A cosa servono le parole? Qual è il loro rapporto con le idee; e dove nascono, come lievitano per farsi ponte di pensieri e sentimenti? Servono a lenire gli affanni, le ferite delle nostre vite? e davvero, per chi le produce, non hanno un “costo”?
Giuliano Baglioni, dopo aver composto per anni con le immagini della sua pittura, con gli oggetti del suo laboratorio il puzzle del tutto originale di una sua poetica intrigante creatività, esplora ora per la prima volta, con questo piccolo testo, lo straordinario potere delle parole: non estranea, al loro stupito manifestarsi, la fenditura tracciata dai cinquant’anni di ogni vita. Ne scopre il bisogno nello scarto e nella distanza, in quella pausa dall’incalzare impietoso del vivere di cui diventa metafora esistenziale, ma anche complice reale, la pesca: il tempo per sé, l’attesa dell’esca, l’osservazione minuziosa che si fa dono. Come quei sassi di Paglia – Paglia fiume/paglia inconsistente – così naturalmente splendidi da far sfigurare qualunque pittore astratto, così lievi da poter diventare letto per le anime.

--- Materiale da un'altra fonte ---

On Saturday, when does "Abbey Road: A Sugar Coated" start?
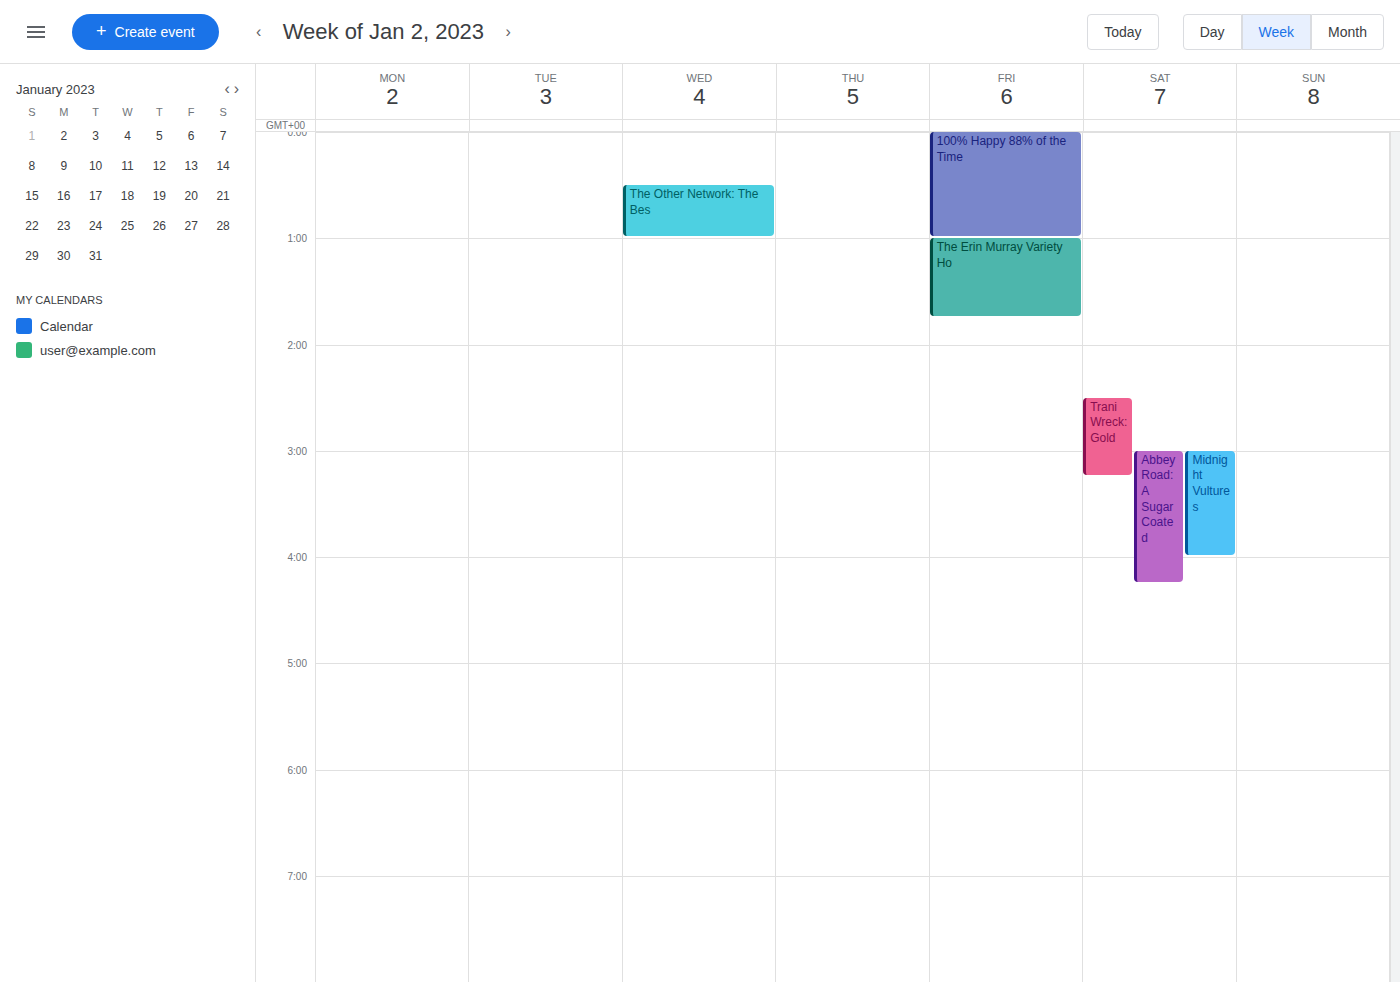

Ed è su quel letto di paglia che senza troppo forzare la strada, lasciando che come sassi di fiume dolcemente le parole si assestino, ne costruisce il solido irrompere. Ne coniuga il potere creativo e quello affettivo.

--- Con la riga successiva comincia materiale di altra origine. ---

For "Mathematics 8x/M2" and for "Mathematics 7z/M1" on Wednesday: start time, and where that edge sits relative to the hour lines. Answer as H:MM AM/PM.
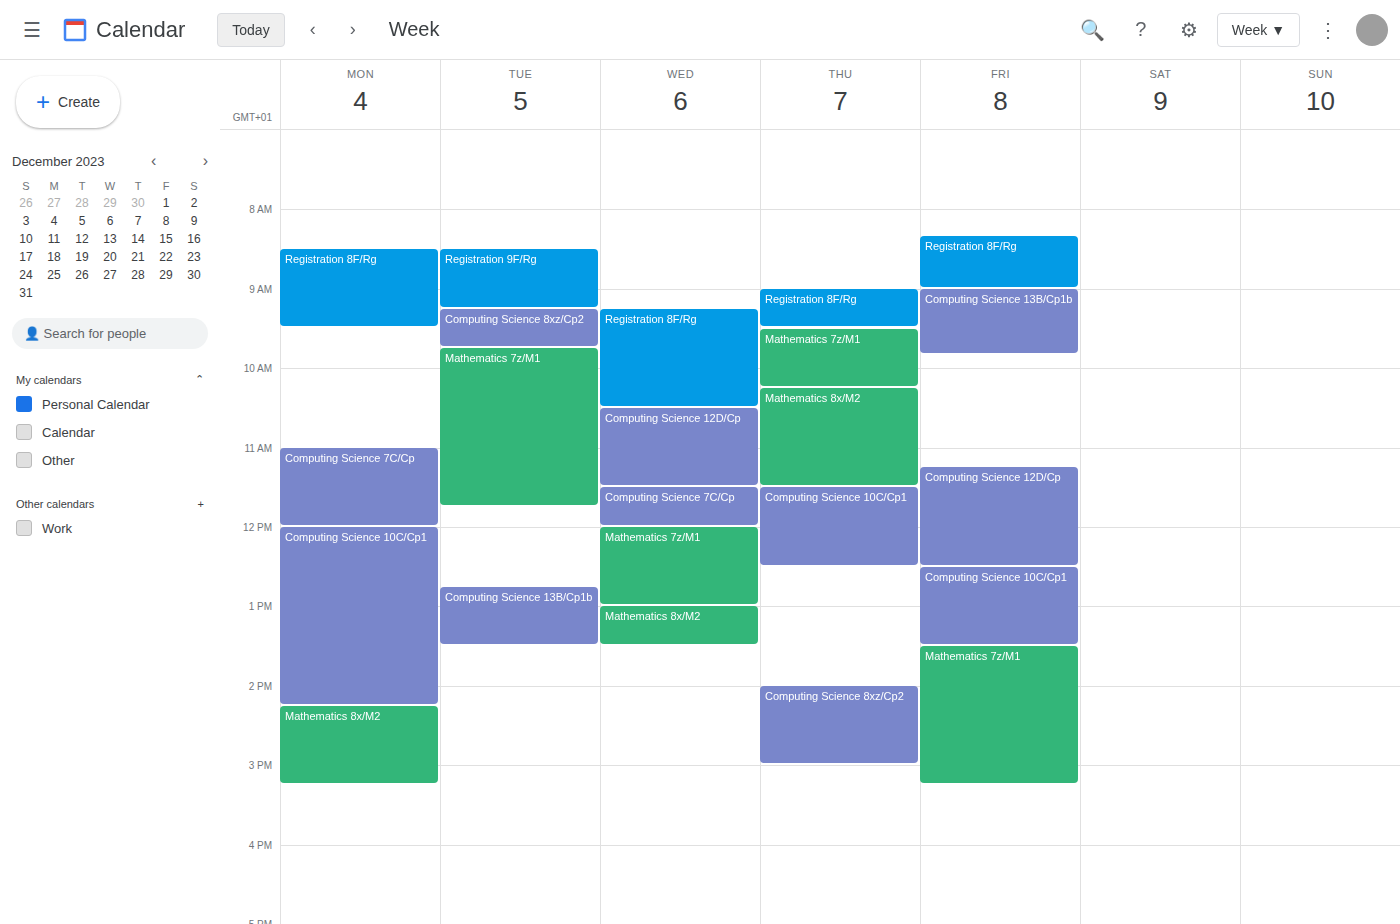
"Mathematics 8x/M2": 1:00 PM, exactly on the 1 PM line. "Mathematics 7z/M1": 12:00 PM, exactly on the 12 PM line.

Cosa sono mai le parole? pronunciarle sembra così facile… parole ali, parole balsamo, parole salvifiche che, sebbene non costino nulla, in una società che di parole fa un uso finanche smodato, pure siamo restii o impediti a pronunciare. Ma anche parole pietra, parole crude, parole nude che, per soffrire meno, scansiamo ogni giorno con mistificazioni pietose o banali.
Perché per la parola amore, come per la parola verità, l’unico prezzo – e non è poco – è quello della scarna assunzione di realtà, quello di un primitivo coraggio. Quel coraggio che può estrarre le parole non dette, che fanno bene, che ricompongono le salme; quello che sa riconoscere le parole laceranti – nude – che ti mostrano l’angoscia dei tuoi figli, che ti fanno fare i conti con la tua impotenza ad alleviarla.

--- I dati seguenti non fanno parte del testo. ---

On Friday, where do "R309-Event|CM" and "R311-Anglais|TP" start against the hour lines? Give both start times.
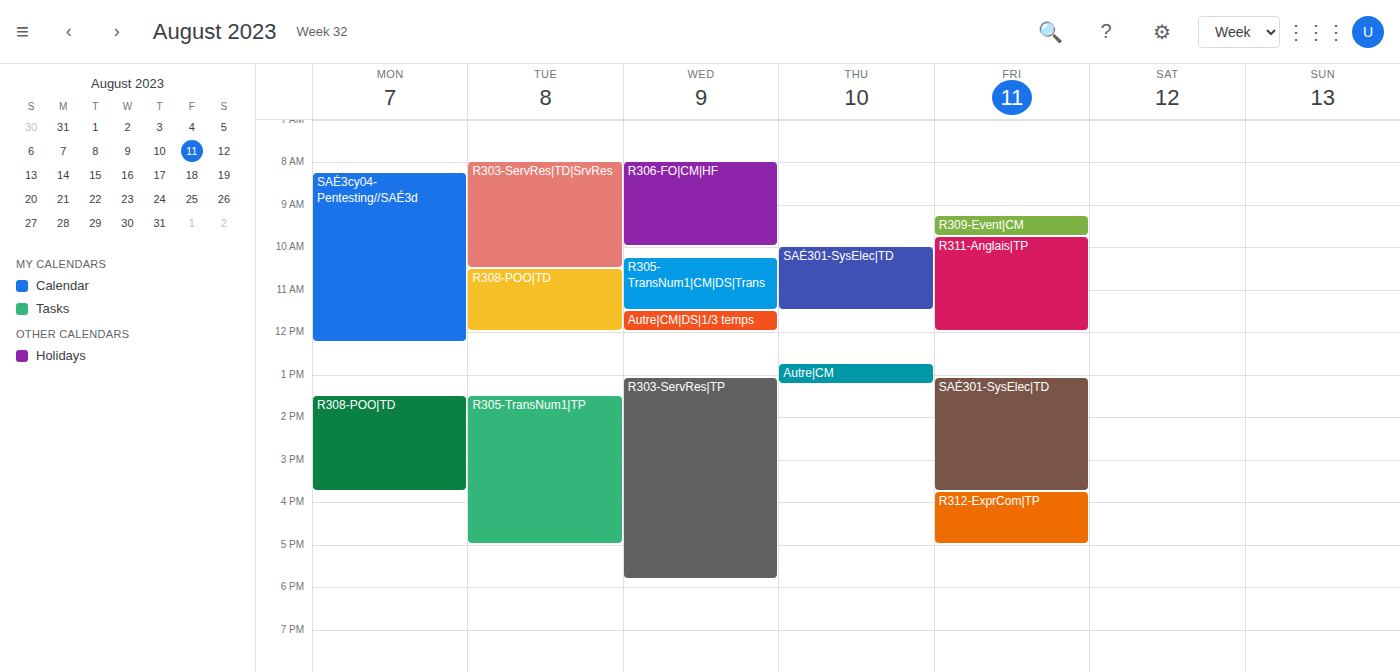
"R309-Event|CM": 09:15, neither: a quarter of the way from the 09:00 line to the 10:00 line. "R311-Anglais|TP": 09:45, neither: three quarters of the way from the 09:00 line to the 10:00 line.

Non poesie, non racconti, solo appunti di percorso – così l’autore li definisce – questi “sassi di paglia”, senza rinunciare all’immagine, vi interferiscono con l’epifania della parola ritrovata: tecnica non nuova per l’autore, che di enigmatici motti ha talvolta disseminato i suoi quadri, ma mai con tanta compiuta abbondanza. In questo suo lavoro, che per scelta e originalità sembra aprire una diversa stagione creativa, Giuliano Baglioni sposta il tiro verso nuovi percorsi crossmediali. Con felice naturalismo accantona il pennello per la semplice documentazione fotografica del meraviglioso manifestarsi di quello che definisce l’astrattismo di Dio, traccia un testo monologante, ne fa un ponte per l’amato teatro. Leviga la crosta del cuore, dei cuori, con l’umile affidamento alla pietas e alle carezze del tempo. Perché il tempo assesti piano i sassi della vita, li sospinga dolcemente, li accomodi sul letto dove il fiume scorre; trovi a ognuno, nel suo singolare splendore, il giusto posto.